Im Vorfeld der Mandatsverlängerung für den Kriegseinsatz der Bundeswehr durch den Bundestag hatte ein breites Bündnis von Friedensgruppen Protest angemeldet, u.a. mit einer Demonstration und Kundgebung am 15. September in Berlin mit annähernd 10.000 TeilnehmerInnen.
Wir dokumentieren die Rede der US-Friedensaktivistin Kelly Campbell.

Liebe Freundinnen und Freunde,
Ich bin durch die Einladung der deutschen Friedensbewegung, an dieser Demonstration für den Rückzug der deutschen Truppen aus Afghanistan teilzunehmen, sehr geehrt. Ich schätze die deutsche Friedensbewegung wegen ihrer führenden Rolle darin, die Verantwortungen der internationalen Gemeinschaft für Afghanistan auf die Tagesordnung zu bringen. Ich habe die Auswirkungen des militärischen Anschlags auf Afghanistan selbst miterlebt, als ich im Januar 2002 in einer Delegation der Familienmitglieder der Opfer des 11.9. in Kabul war. Wir haben darauf bestanden, dass unser Schmerz kein Kriegsruf sei, und dass das Töten unschuldiger Afghanen und Afghaninnen uns keine Gerechtigkeit bringen würde. Wir haben diese Reise unternommen, um die Auswirkungen der Entscheidung unserer Regierung zu bezeugen, Afghanistan in Vergeltung für den Tod unserer Lieben zu bombardieren, und um unsere Anteilnahme mit Afghanen und Afghaninnen zu zeigen, die ihre Familienmitglieder durch die US-Bombardierung verloren hatten. In Afghanistan haben wir Familien getroffen, deren Häuser durch die US-Bombardierungen zerstört worden sind und Familien, deren Lieben durch die amerikanische Bombardierung von Wohnbezirken getötet worden waren. In den Krankenhäusern haben wir Kinder getroffen, die durch US-Streubomben Glieder verloren hatten.

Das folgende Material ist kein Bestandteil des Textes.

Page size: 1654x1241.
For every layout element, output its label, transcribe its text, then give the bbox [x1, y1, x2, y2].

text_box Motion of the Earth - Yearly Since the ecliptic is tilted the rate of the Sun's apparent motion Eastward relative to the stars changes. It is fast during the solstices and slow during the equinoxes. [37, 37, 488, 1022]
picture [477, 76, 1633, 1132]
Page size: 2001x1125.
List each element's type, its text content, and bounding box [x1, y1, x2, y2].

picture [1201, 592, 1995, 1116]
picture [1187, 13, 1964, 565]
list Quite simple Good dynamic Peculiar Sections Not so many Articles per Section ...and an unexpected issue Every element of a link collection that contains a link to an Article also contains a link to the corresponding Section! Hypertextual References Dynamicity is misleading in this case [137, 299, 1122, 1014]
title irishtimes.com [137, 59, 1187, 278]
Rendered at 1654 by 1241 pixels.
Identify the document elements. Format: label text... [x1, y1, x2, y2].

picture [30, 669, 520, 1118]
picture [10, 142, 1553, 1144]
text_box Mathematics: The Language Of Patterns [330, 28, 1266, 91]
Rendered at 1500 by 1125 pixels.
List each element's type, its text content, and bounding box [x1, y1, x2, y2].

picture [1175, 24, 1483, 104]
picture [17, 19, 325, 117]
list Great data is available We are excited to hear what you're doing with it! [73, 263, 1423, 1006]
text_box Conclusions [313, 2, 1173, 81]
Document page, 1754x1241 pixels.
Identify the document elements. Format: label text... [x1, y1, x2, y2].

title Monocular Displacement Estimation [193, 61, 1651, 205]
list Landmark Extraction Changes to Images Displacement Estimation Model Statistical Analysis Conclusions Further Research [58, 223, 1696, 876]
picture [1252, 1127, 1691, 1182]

Aufgrund dessen, was ich in Afghanistan erlebt habe, glaube ich, dass die internationale Gemeinschaft sich auf die dringenden Bedürfnissen Afghanistans nach humanitärer Hilfe und Wiederaufbau - und nicht auf das Militärische - konzentrieren soll. Seitdem ich vor fünfeinhalb Jahren in Afghanistan war, ist die Sicherheitslage - trotz des Einsatzes ausländischer Truppen am Boden und Bombardierung aus der Luft - immer schlimmer geworden. Wir sehen das Erstarken der Taliban, das Auftauchen von Selbstmordattentätern, die gewaltige Zunahme des Opiummarktes, und Kriegsherren in Machtstellungen in der Regierung. Gleichzeitig werden immer mehr afghanische Zivilisten durch die US- und NATO-Einsätze getötet, versprochene Wiederaufbauprojekte werden nicht verwirklicht, vielen Frauen geht es nicht besser als zuvor, und Hilfsorganisationen verlassen das Land wegen der schlechten Sicherheitslage. In jedem Jahr, das wir dort bleiben, nimmt die Anzahl getöteter Soldaten der USA und der verbündeten Länder zu. Es wird Zeit, dass wir eine andere Art und Weise finden, unserer Verantwortung gegenüber dem afghanischen Volk gerecht zu werden.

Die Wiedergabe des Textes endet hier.